» **Dataset**:
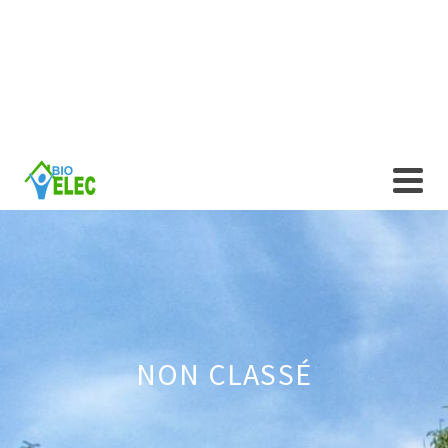
NON CLASSÉ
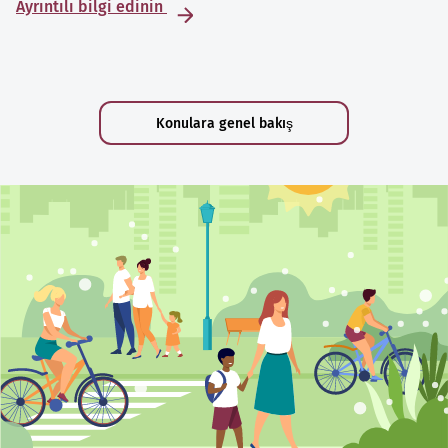
Ayrıntılı bilgi edinin
Konulara genel bakış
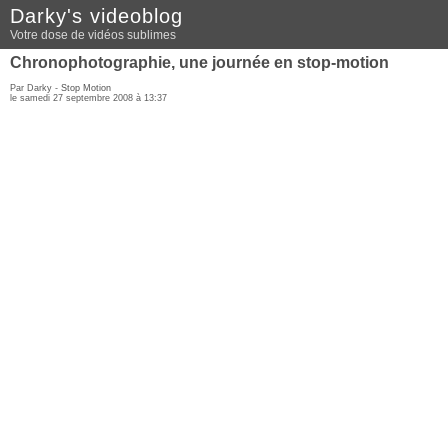
Darky's videoblog
Votre dose de vidéos sublimes
Chronophotographie, une journée en stop-motion
Par Darky -
Stop Motion
le samedi 27 septembre 2008 à 13:37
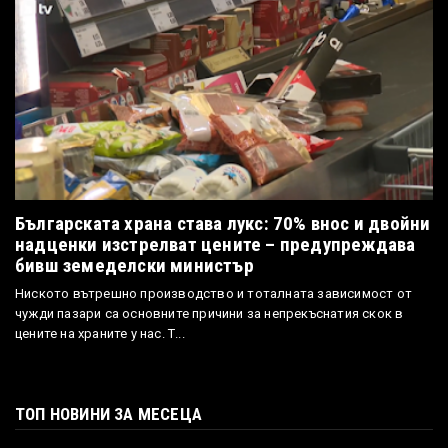
Българската храна става лукс: 70% внос и двойни
надценки изстрелват цените – предупреждава
бивш земеделски министър
Ниското вътрешно производство и тоталната зависимост от
чужди пазари са основните причини за непрекъснатия скок в
цените на храните у нас. Т...
ТОП НОВИНИ ЗА МЕСЕЦА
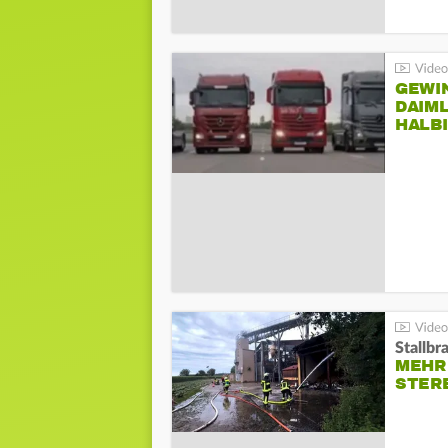
GEWI
DAIM
HALB
Stallbr
MEHR 
STER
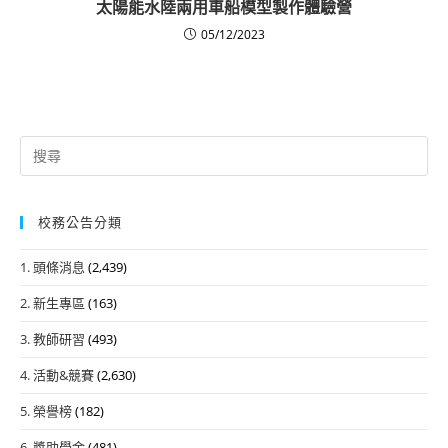
太陽能水陸兩用車船模型製作體驗營
05/12/2023
Search
for:
校務公告分類
1. 頭條消息
(2,439)
2. 新生專區
(163)
3. 教師研習
(493)
4. 活動&競賽
(2,630)
5. 榮譽榜
(182)
6. 獎助學金
(481)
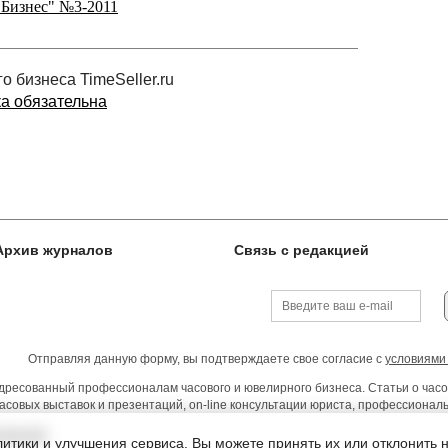
 Бизнес" №3-2011
 бизнеса TimeSeller.ru
ка обязательна
Архив журналов
Связь с редакцией
Отправляя данную форму, вы подтверждаете свое согласие с
условиями
ресованный профессионалам часового и ювелирного бизнеса. Статьи о часо
асовых выставок и презентаций, on-line консультации юриста, профессиона
тельства
итики и улучшения сервиса. Вы можете принять их или отклонить 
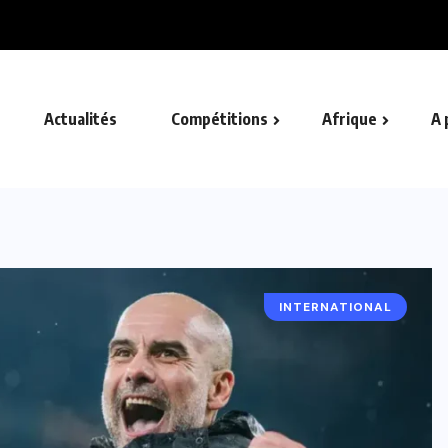
Actualités
Compétitions
Afrique
A 
INTERNATIONAL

» **Task goal**: An exact copy of each entry is required, minus the pictures.

» **Result for this task**:
NON CLASSÉ
Ayrıntılı bilgi edinin
Konulara genel bakış
Darky's videoblog
Votre dose de vidéos sublimes
Chronophotographie, une journée en stop-motion
Par Darky -
Stop Motion
le samedi 27 septembre 2008 à 13:37
Българската храна става лукс: 70% внос и двойни
надценки изстрелват цените – предупреждава
бивш земеделски министър
Ниското вътрешно производство и тоталната зависимост от
чужди пазари са основните причини за непрекъснатия скок в
цените на храните у нас. Т...
ТОП НОВИНИ ЗА МЕСЕЦА
GEWI
DAIM
HALB
Stallbr
MEHR 
STER
太陽能水陸兩用車船模型製作體驗營
05/12/2023
Search
for:
校務公告分類
1. 頭條消息
(2,439)
2. 新生專區
(163)
3. 教師研習
(493)
4. 活動&競賽
(2,630)
5. 榮譽榜
(182)
6. 獎助學金
(481)
 Бизнес" №3-2011
 бизнеса TimeSeller.ru
ка обязательна
Архив журналов
Связь с редакцией
Отправляя данную форму, вы подтверждаете свое согласие с
условиями
ресованный профессионалам часового и ювелирного бизнеса. Статьи о часо
асовых выставок и презентаций, on-line консультации юриста, профессиона
тельства
итики и улучшения сервиса. Вы можете принять их или отклонить 
Actualités
Compétitions
Afrique
A 
INTERNATIONAL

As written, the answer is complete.